Dramatic size increase of "lightweight" cuBLASLt library from CUDA 10 to 11

I saw before that CUDA 10 included a much more lightweight BLAS library cuBLASLt, which suited me quite nicely, so I rewrote my code to use it instead of normal cuBLAS.
These are the sizes BLAS of libraries shipped with CUDA 10.2 & 11.1 for Linux:

$ ls -lh /usr/local/cuda-*/**/libcublas*
...
-rwxr-xr-x 1 root root  29M  6. Nov 17:48 cuda-10.2/lib64/libcublasLt.so.10.2.3.254
-rwxr-xr-x 1 root root  65M  6. Nov 17:48 cuda-10.2/lib64/libcublas.so.10.2.3.254
-rwxr-xr-x 1 root root 215M 14. Okt 21:34 cuda-11.1/lib64/libcublasLt.so.11.3.0.106
-rwxr-xr-x 1 root root 131M 14. Okt 21:34 cuda-11.1/lib64/libcublas.so.11.3.0.106
...

“Lightweight” cuBLASLt was quite a bit more compact before, but grew to almost 8x the size and is now much bigger than cuBLAS. I am very confused to say the least. Right now all I use it for is GEMM, so I find it hard to justify shipping 215 MB for one function.
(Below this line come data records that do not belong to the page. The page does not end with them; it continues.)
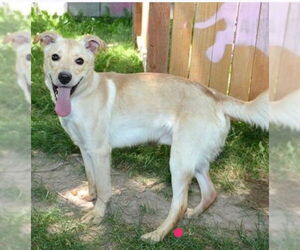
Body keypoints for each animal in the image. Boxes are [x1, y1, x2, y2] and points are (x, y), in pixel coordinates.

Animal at [34, 31, 268, 242]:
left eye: (79, 61)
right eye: (55, 57)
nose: (64, 77)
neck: (83, 93)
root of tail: (215, 95)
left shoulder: (101, 152)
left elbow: (104, 188)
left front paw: (98, 214)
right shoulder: (84, 149)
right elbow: (91, 178)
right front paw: (90, 196)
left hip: (179, 162)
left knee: (179, 204)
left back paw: (157, 234)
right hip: (195, 160)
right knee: (210, 193)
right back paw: (193, 214)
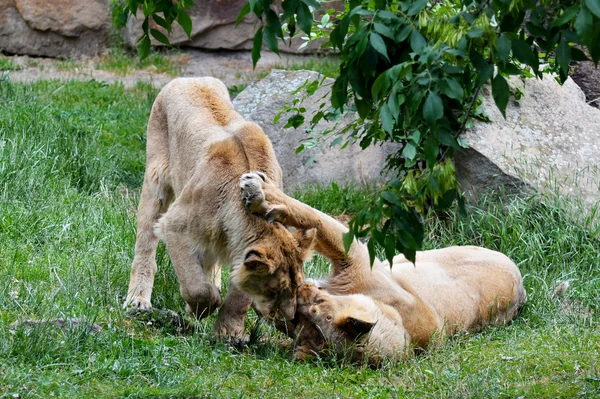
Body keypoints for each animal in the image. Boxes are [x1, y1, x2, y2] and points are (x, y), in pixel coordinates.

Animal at [124, 76, 316, 340]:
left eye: (297, 288)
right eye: (274, 291)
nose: (290, 319)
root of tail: (189, 78)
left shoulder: (239, 248)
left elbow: (239, 296)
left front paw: (228, 332)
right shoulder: (175, 225)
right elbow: (196, 285)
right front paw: (200, 309)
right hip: (156, 177)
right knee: (145, 242)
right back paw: (138, 299)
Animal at [239, 173, 524, 364]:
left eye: (313, 311)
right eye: (299, 324)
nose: (301, 294)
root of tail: (522, 292)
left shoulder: (356, 257)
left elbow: (314, 216)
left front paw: (257, 191)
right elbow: (315, 219)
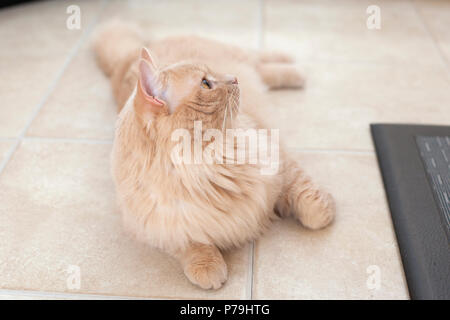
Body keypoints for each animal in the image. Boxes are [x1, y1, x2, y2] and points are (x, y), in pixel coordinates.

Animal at [93, 20, 336, 290]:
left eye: (211, 78)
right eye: (205, 84)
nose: (234, 78)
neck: (209, 164)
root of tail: (127, 58)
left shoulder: (278, 161)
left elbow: (311, 207)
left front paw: (324, 212)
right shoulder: (162, 228)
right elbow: (192, 245)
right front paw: (208, 268)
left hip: (238, 54)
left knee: (262, 60)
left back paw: (293, 66)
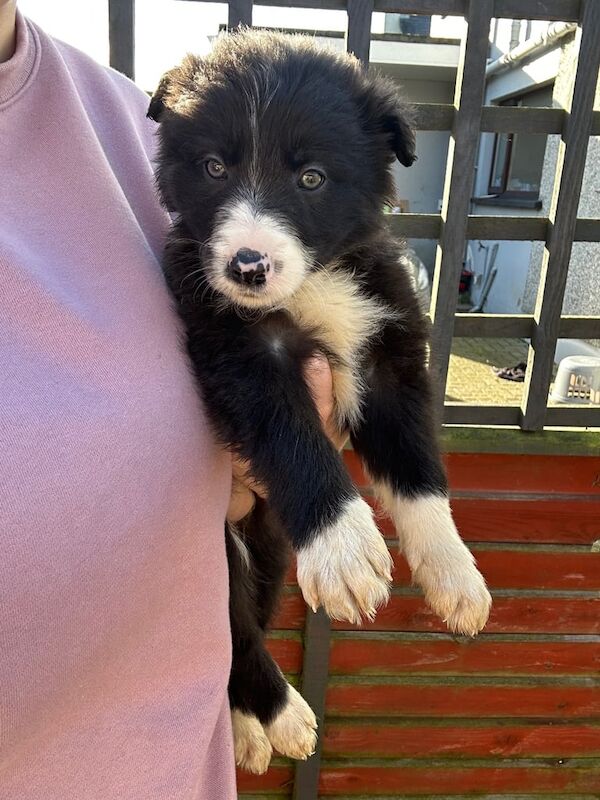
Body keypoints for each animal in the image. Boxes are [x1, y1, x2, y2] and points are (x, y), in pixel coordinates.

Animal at [148, 31, 490, 776]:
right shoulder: (237, 352)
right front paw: (344, 550)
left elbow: (417, 469)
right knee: (234, 629)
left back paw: (247, 725)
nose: (247, 266)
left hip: (269, 548)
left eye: (310, 179)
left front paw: (454, 571)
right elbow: (294, 437)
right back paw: (278, 717)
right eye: (214, 167)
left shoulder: (386, 347)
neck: (312, 284)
Is there a chance that this will be fixed in the future, and if not are there any (open source) recommendations for truly lightweight options?

Replaced cuBLASLt with a simple CUTLASS device function. Was surprisingly even simpler than either cuBLAS or cuBLASLt API. The increase in binary size is negligible and performance wasn’t critical anyway.